If z_score_methods is dict, it specifies the columns for different methods.

new_maxfloat, optional

The new maximum value for min-max normalization.

Only valid when method is 'min-max'.

new_minfloat, optional

The new minimum value for min-max normalization.

Only valid when method is 'min-max'.

thread_ratiofloat, optional

Adjusts the percentage of available threads to use, from 0 to 1. A value of 0 indicates the use of a single thread, while 1 implies the use of all possible current threads. Values outside the range will be ignored and this function heuristically determines the number of threads to use.

Defaults to 0.

division_by_zero_handlerbool or str, optional
  • False or 'ignore': Ignores the column when encountering a division by zero, so the column is not scaled.

  • True or 'abort': Throws an error when encountering a division by zero.

Defaults to True.

Examples

>>> fn = FeatureNormalizer(method="min-max", new_max=1.0, new_min=0.0)
>>> fn.fit(data=df_train, key='ID')
>>> res = fn.transform(data=df_transform, key='ID')
>>> res.collect()
Attributes:
result_DataFrame

Scaled dataset from fit and fit_transform methods.

model_DataFrame

Model content.

Methods

fit(data[, key, features])

Normalize input data and generate a scaling model using one of the three scaling methods: min-max normalization, z-score normalization and normalization by decimal scaling.

fit_transform(data[, key, features])

Fit with the dataset and return the results.

get_model_metrics()

Get the model metrics.

get_score_metrics()

Get the score metrics.

transform(data[, key, features, ...])

Scales data based on the previous scaling model.

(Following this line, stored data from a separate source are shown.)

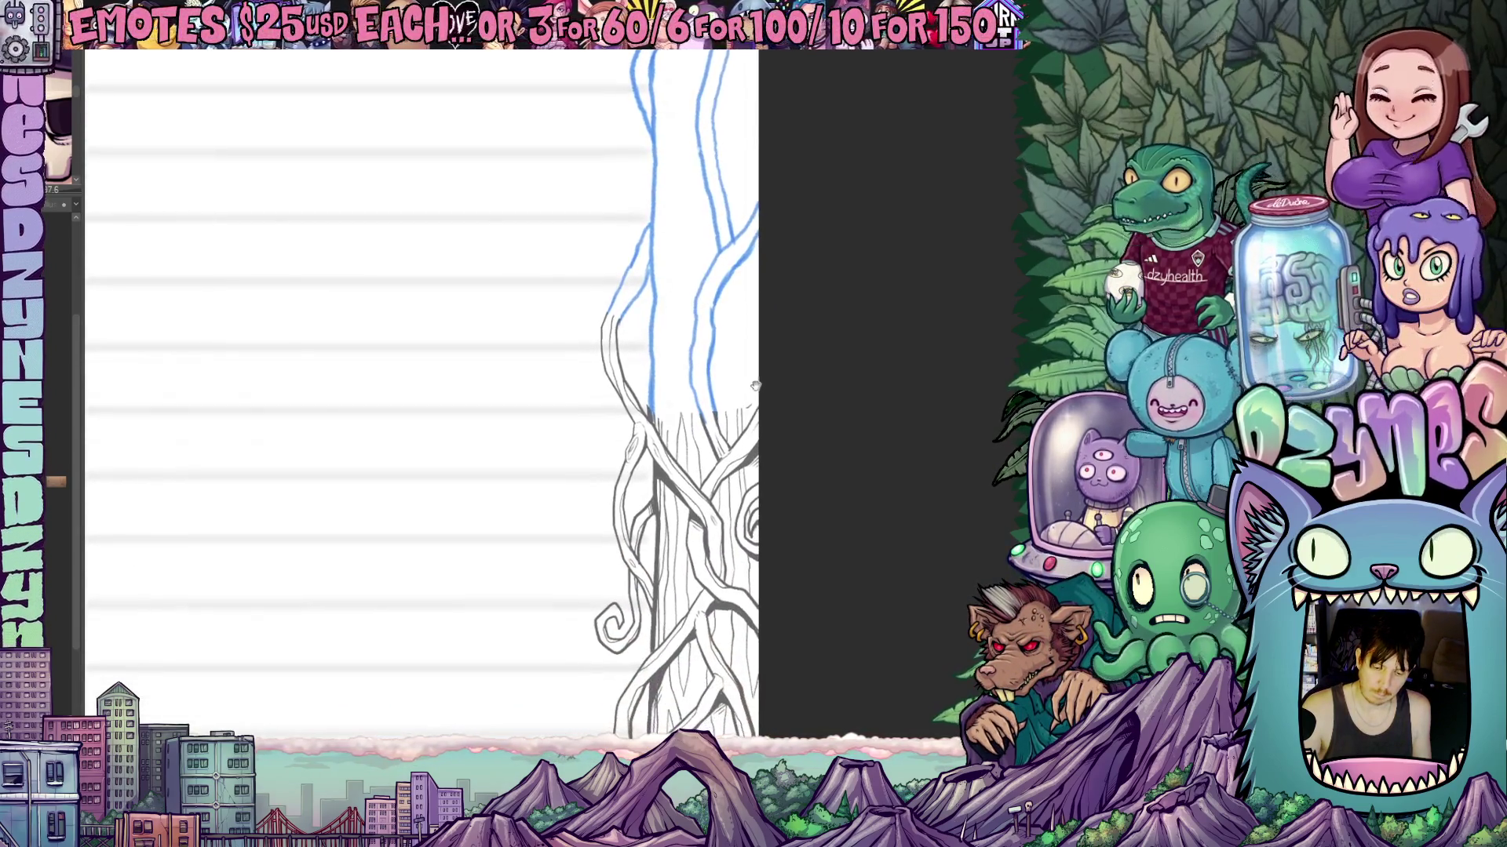
scroll(759, 385, up, 7)
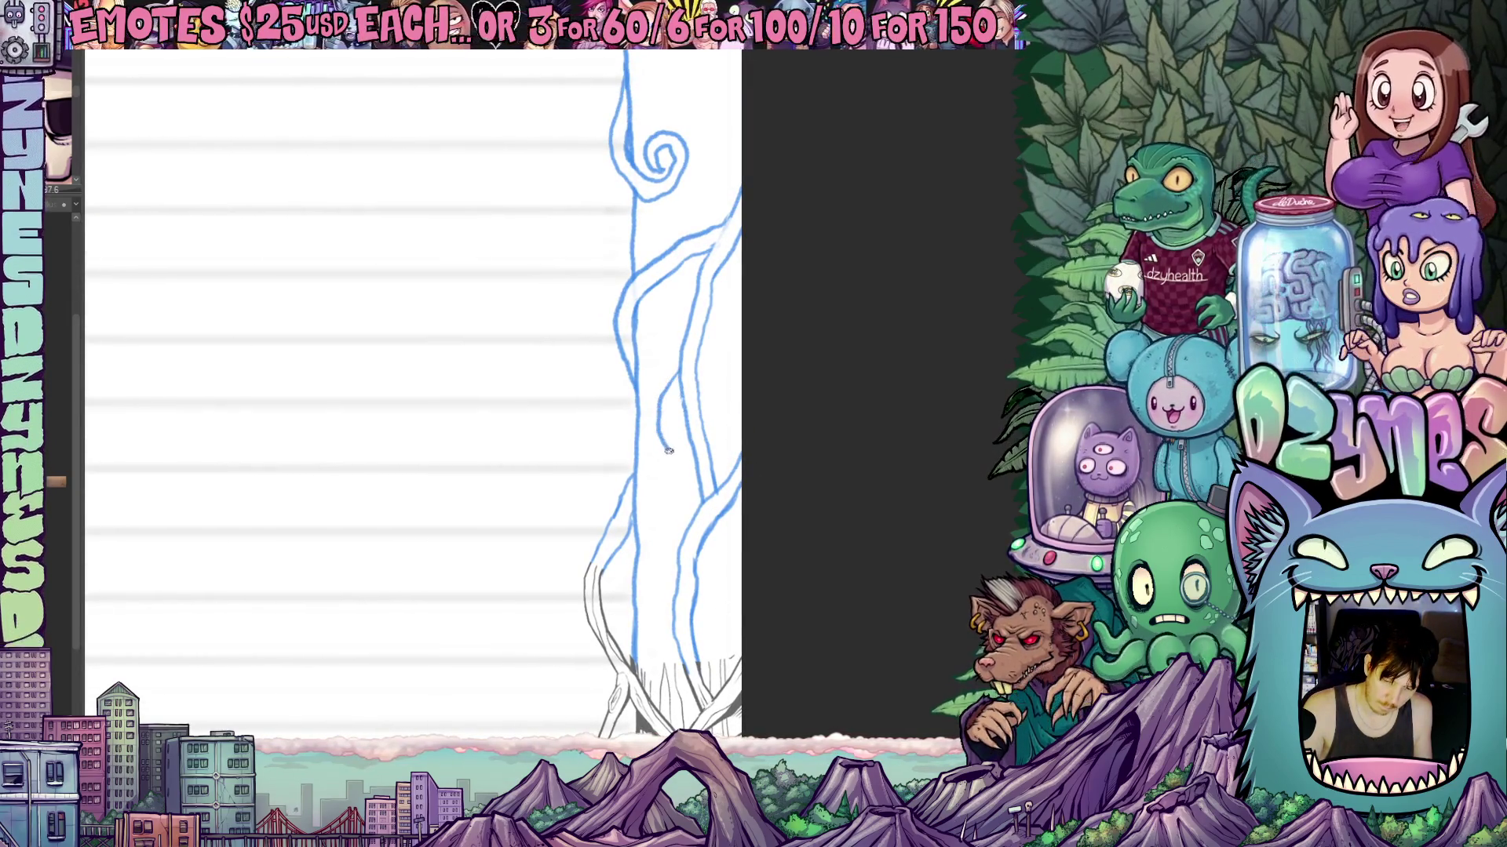
mouse_move(672, 474)
mouse_down()
mouse_move(653, 483)
mouse_move(652, 459)
mouse_move(662, 471)
mouse_move(682, 451)
mouse_up()
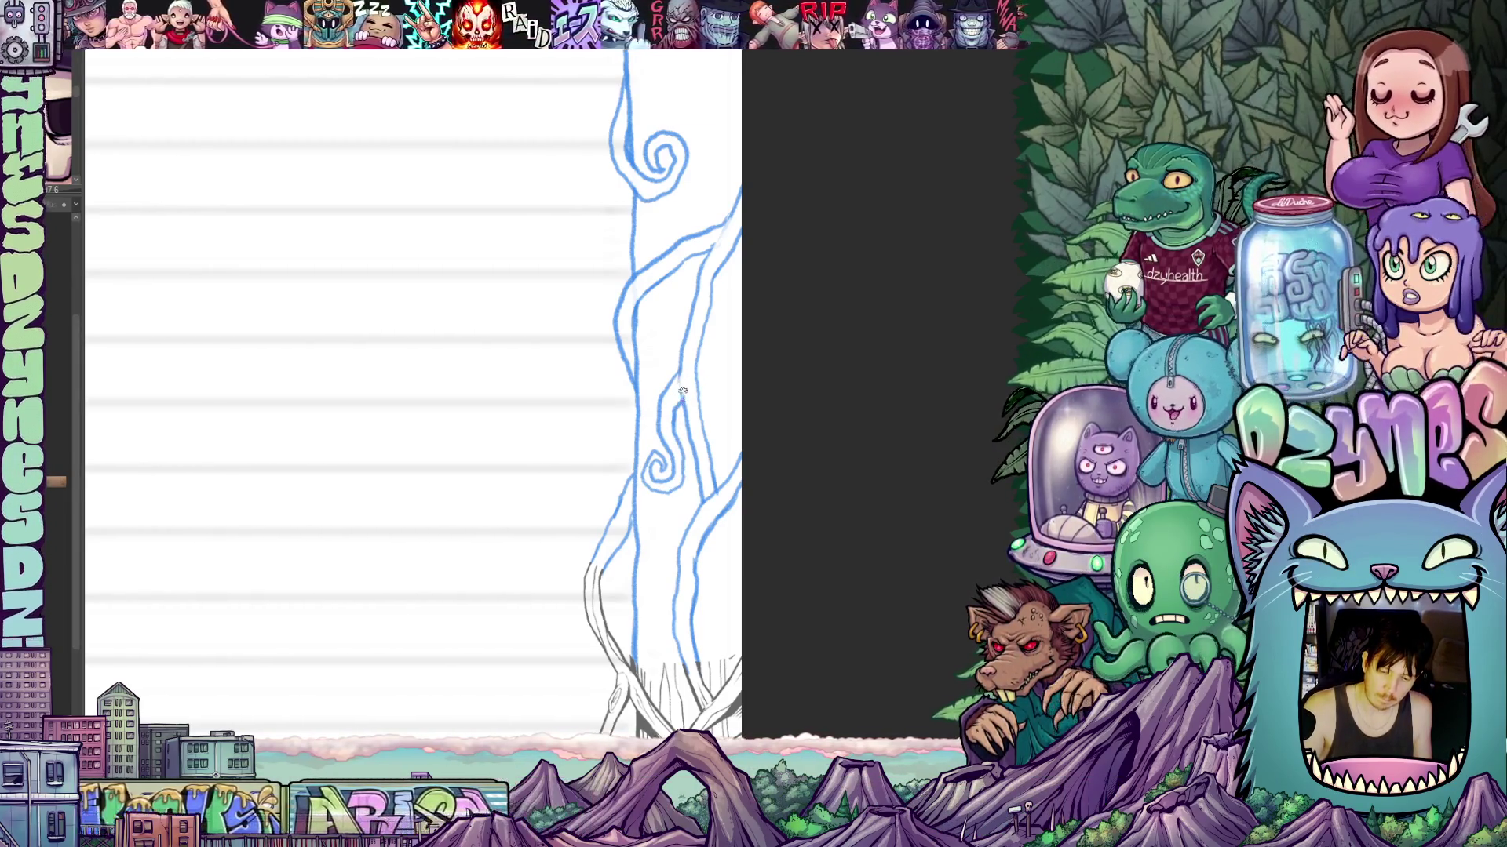
scroll(784, 427, down, 5)
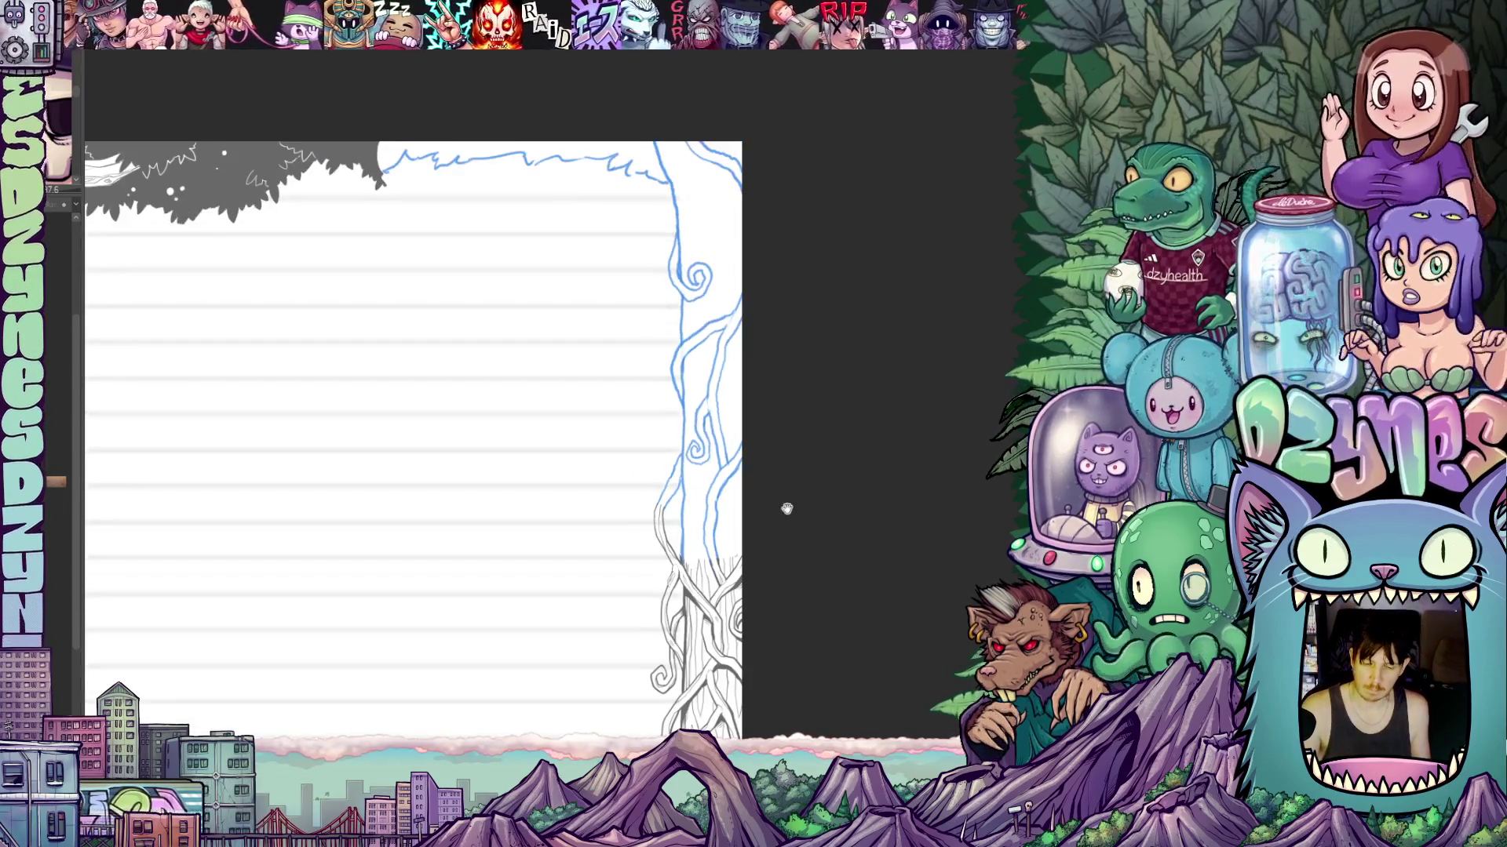
mouse_move(784, 508)
mouse_down()
mouse_move(808, 412)
mouse_move(731, 544)
mouse_up()
scroll(706, 330, up, 2)
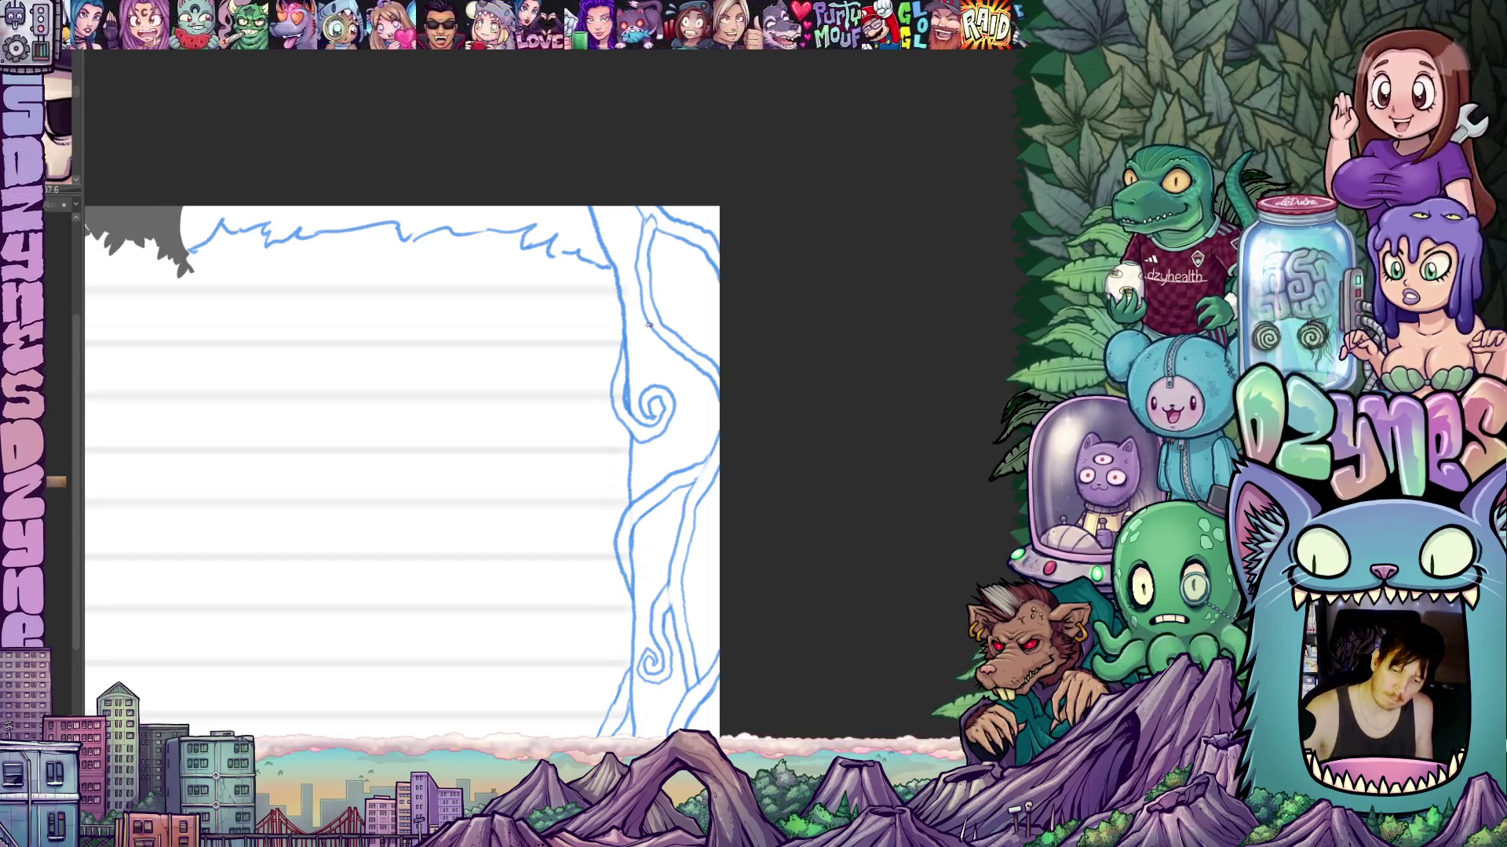
mouse_move(766, 486)
mouse_down()
mouse_move(808, 557)
mouse_move(799, 420)
mouse_move(819, 303)
mouse_move(818, 329)
mouse_up()
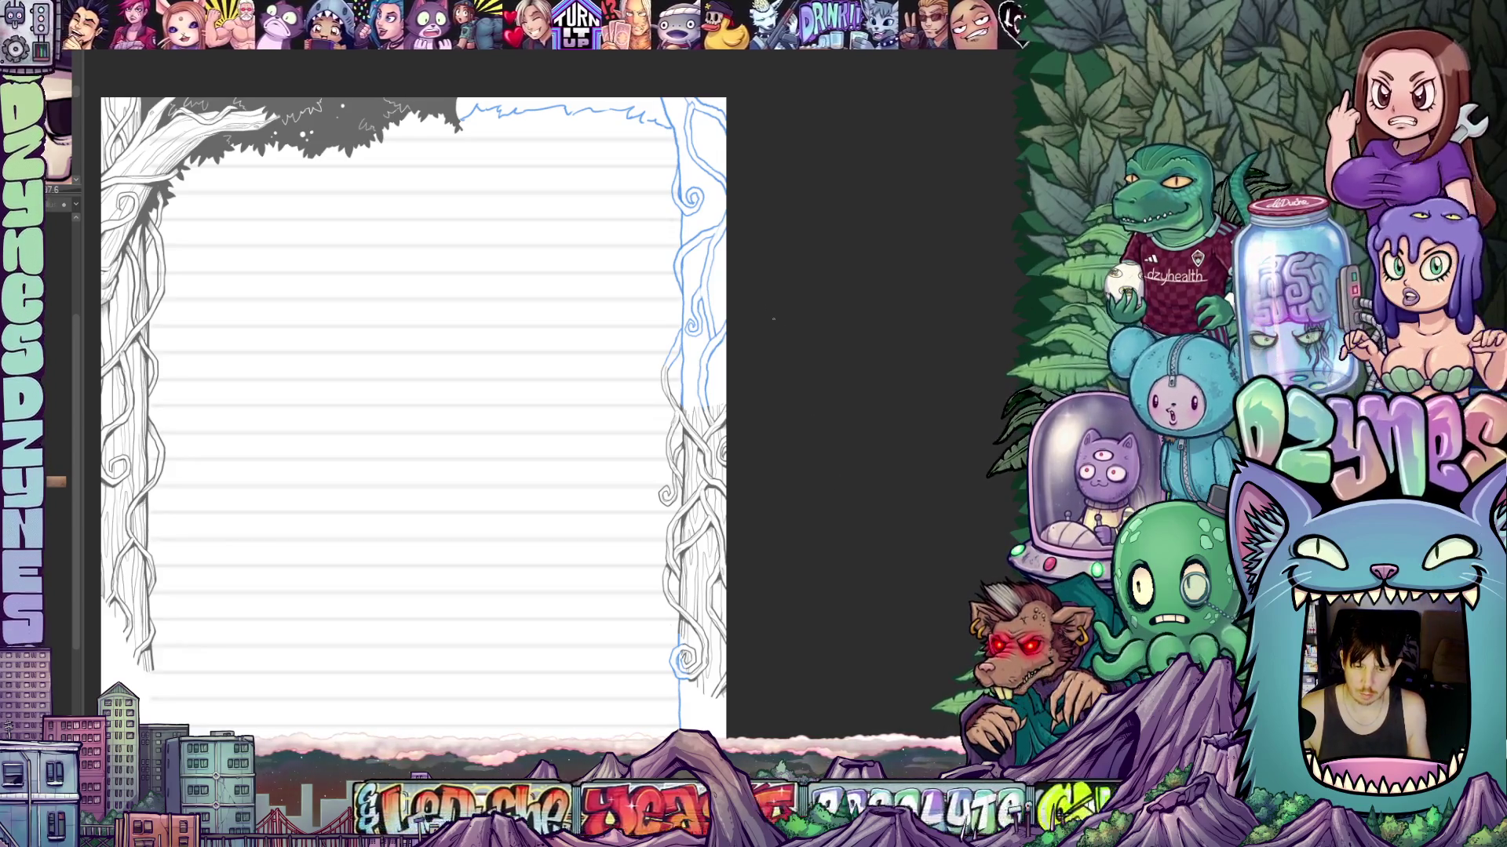
scroll(767, 257, up, 4)
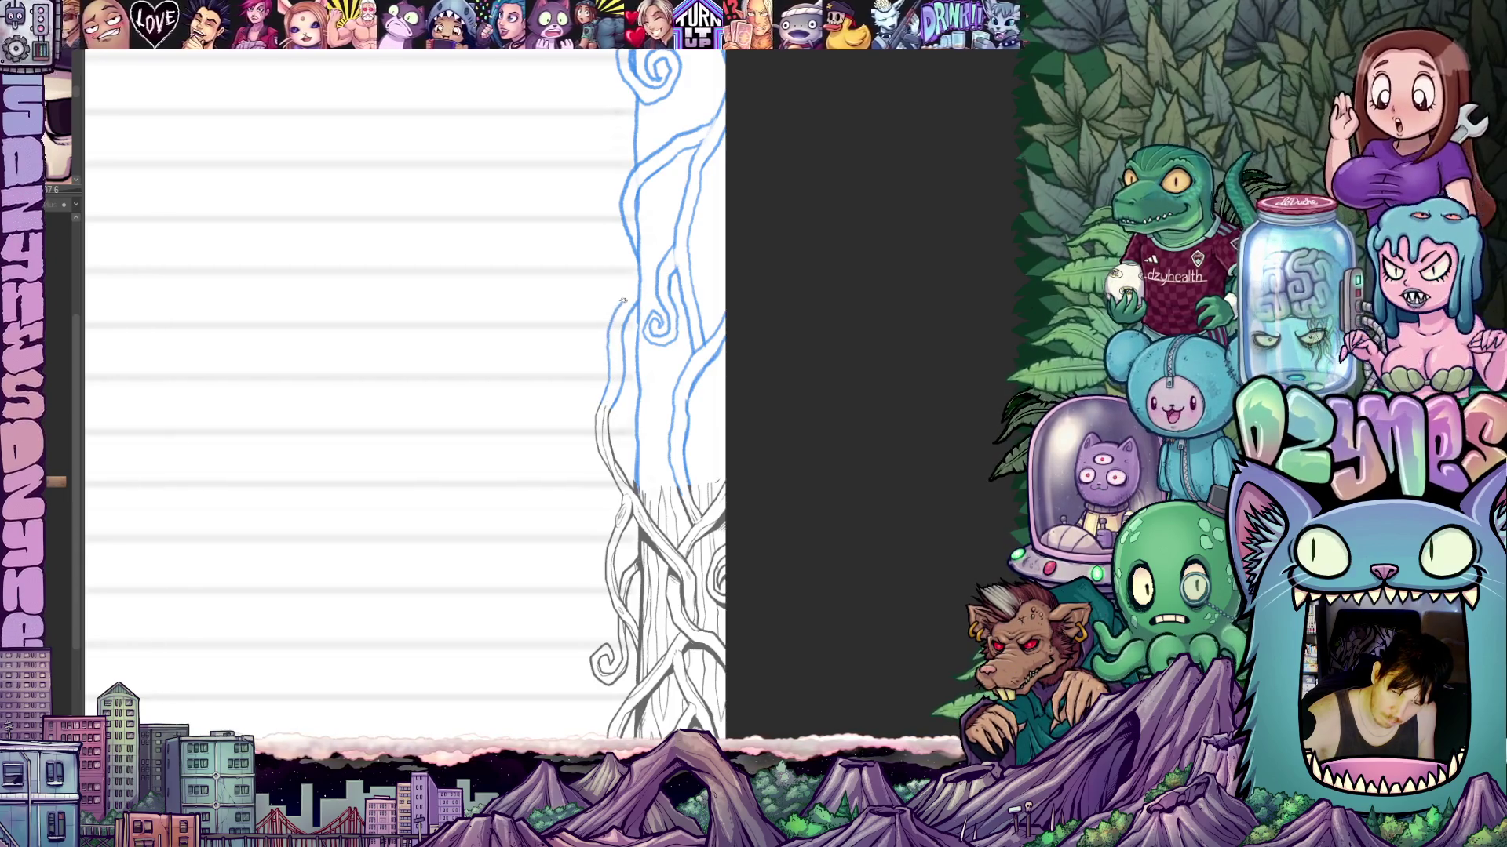
Draw a curving vine line up the right trunk, then undo the last small swirl.
mouse_move(669, 313)
mouse_down()
mouse_move(737, 481)
mouse_move(723, 413)
mouse_move(758, 328)
mouse_up()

fit(data, key=None, features=None)

Normalize input data and generate a scaling model using one of the three scaling methods: min-max normalization, z-score normalization and normalization by decimal scaling.

Parameters:
dataDataFrame

DataFrame to be normalized.

keystr, optional

Name of the ID column.

Mandatory if data is not indexed, or the index of data contains multiple columns.

Defaults to the single index column of data if not provided.

featuresa list of str, optional

Names of the feature columns. If features is not provided, it defaults to all non-ID columns.

Returns:
A fitted object of class "FeatureNormalizer".
fit_transform(data, key=None, features=None)

Fit with the dataset and return the results.

Parameters:
dataDataFrame

DataFrame to be normalized.

keystr, optional

Name of the ID column.

Mandatory if data is not indexed, or the index of data contains multiple columns.

Defaults to the single index column of data if not provided.

featuresa list of str, optional

Names of the feature columns. If features is not provided, it defaults to all non-ID columns.

Returns:
DataFrame

Normalized result, with the same structure as data.

transform(data, key=None, features=None, thread_ratio=None, division_by_zero_handler=None)

Scales data based on the previous scaling model.

Parameters:
dataDataFrame

DataFrame to be normalized.

keystr, optional

Name of the ID column.

Mandatory if data is not indexed, or the index of data contains multiple columns.

Defaults to the single index column of data if not provided.

featuresa list of str, optional

Names of the feature columns.

If features is not provided, it defaults to all non-ID columns.

thread_ratiofloat, optional

Adjusts the percentage of available threads to use, from 0 to 1. A value of 0 indicates the use of a single thread, while 1 implies the use of all possible current threads. Values outside the range will be ignored and this function heuristically determines the number of threads to use.

Defaults to 0.
division_by_zero_handlerstr, optional

Specifies the system behavior when division-by-zero is encountered when scaling data using a fitted model.

  • 'ignore': Ignores the column when encountering a division by zero, so the column is not scaled.

  • 'abort': Throws an error when encountering a division by zero.

Defaults to 'abort'.

Returns:
DataFrame

Normalized result, with the same structure as data.

get_model_metrics()

Get the model metrics.

Returns:
DataFrame

The model metrics.

get_score_metrics()

Get the score metrics.

Returns:
DataFrame

The score metrics.

Inherited Methods from PALBase

Besides those methods mentioned above, the FeatureNormalizer class also inherits methods from PALBase class, please refer to PAL Base for more details.